Fall proved to be a dynamic time for birding in Marquette where a number of great birds showed up, much to the delight of birders. In the harbors of Lake Superior an impressive list of birds was seen. The list included several harlequin ducks, both male and females. A western grebe also appeared. Good numbers of long-tailed ducks appeared regularly also in the Lower Harbor too. The Christmas Bird Count provided several others.

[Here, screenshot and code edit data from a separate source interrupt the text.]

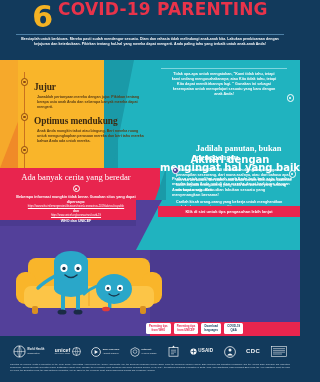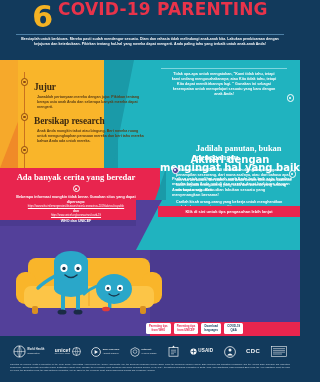--- a/index.html
+++ b/index.html
@@ -109,21 +109,21 @@
   }
   .r-body2 {
     color:#ffffff; font-size:3.7px; line-height:5px; font-weight:bold;
     position:absolute; left:176px; top:108px; width:116px; text-align:left;
   }
 
   
   .pink-wrap { position:absolute; left:0; top:112px; width:152px; text-align:center; }
   .p-head {
     font-family:"Liberation Serif", serif;
-    color:#ffffff; font-weight:bold; font-size:8.6px; line-height:10px;
+    color:#ffffff; font-weight:normal; font-size:8.6px; line-height:10px;
   }
   .p-dot {
     width:7px; height:7px; border-radius:50%; background:#e8254e;
     border:1.1px solid #ffffff; margin:3px auto 3px auto;
     display:flex; align-items:center; justify-content:center;
   }
   .p-dot::after { content:""; width:2px; height:2px; border-radius:50%; background:#ffffff; }
   .p-body { color:#ffffff; font-size:3.7px; line-height:5px; font-weight:bold; padding:0 12px; }
   .p-url { color:#ffffff; font-size:2.6px; line-height:4px; text-decoration:underline; padding:0 6px; word-break:break-all; }
   .p-and { color:#ffffff; font-size:3.3px; font-weight:bold; line-height:5px; }
@@ -219,21 +219,21 @@
       <div class="tl-dot" style="top:14px"></div>
 
       <div class="tl-dot" style="top:49px"></div>
       <div style="margin-top:18px">
         <div class="sec-h">Jujur</div>
         <div class="sec-b" style="margin-top:2px">Jawablah pertanyaan mereka dengan jujur. Pikirkan tentang berapa usia anak Anda dan seberapa banyak mereka dapat mengerti.</div>
       </div>
 
       <div class="tl-dot" style="top:82px"></div>
       <div style="margin-top:7px">
-        <div class="sec-h">Bersikap research</div>
+        <div class="sec-h">Optimus mendukung</div>
         <div class="sec-b" style="margin-top:2px">Anak Anda mungkin takut atau bingung. Beri mereka ruang untuk mengungkapkan perasaan mereka dan beri tahu mereka bahwa Anda ada untuk mereka.</div>
       </div>
     </div>
 
     <div class="right-col">
       <div class="r-rule"></div>
       <div class="r-dot" style="top:30px"></div>
       <div class="r-body">Tidak apa-apa untuk mengatakan, "Kami tidak tahu, tetapi kami sedang mengusahakannya; atau Kita tidak tahu, tetapi Kita dapat memikirkannya lagi. " Gunakan ini sebagai kesempatan untuk mempelajari sesuatu yang baru dengan anak Anda!</div>
     </div>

This winter also provided small groups of pine grosbeaks and larger flocks of bohemian waxwings. These species often appear at the result of the production of the American mountain ash, winterberry, and crab apples fruits that fail elsewhere, pushing out of their usual fall and winter regions, out into areas in the U.P. where the food is more prevalent.
Even Marquette’s Christmas Bird Count (CBC) offered a few surprises. The 22 wild turkeys at Presque Isle were a new high for Marquette city limits for a CBC. For the CBC week there were two late lingerers seen just before the count, a common grackle and a red-winged blackbird. Other highlights included a red-throated loon, Townsend’s solitaire, a northern pintail, greater scaup. The loon was seen flying over Lake Superior north of Presque Isle and is a first for the Marquette CBC. The others three were all seen near Lake Superior. The scaup and solitaire have made previous counts, but the pintail is also a rare winter visitor to the Upper Peninsula.
It would appear climate may have a greater impact than some other factors to draw more species out of the ordinary to the U.P. in the coming year. It seems unfortunate the changing conditions featuring fires, drought, hurricanes and other events may be the biggest influences to bring them here. Let’s see what the new year brings.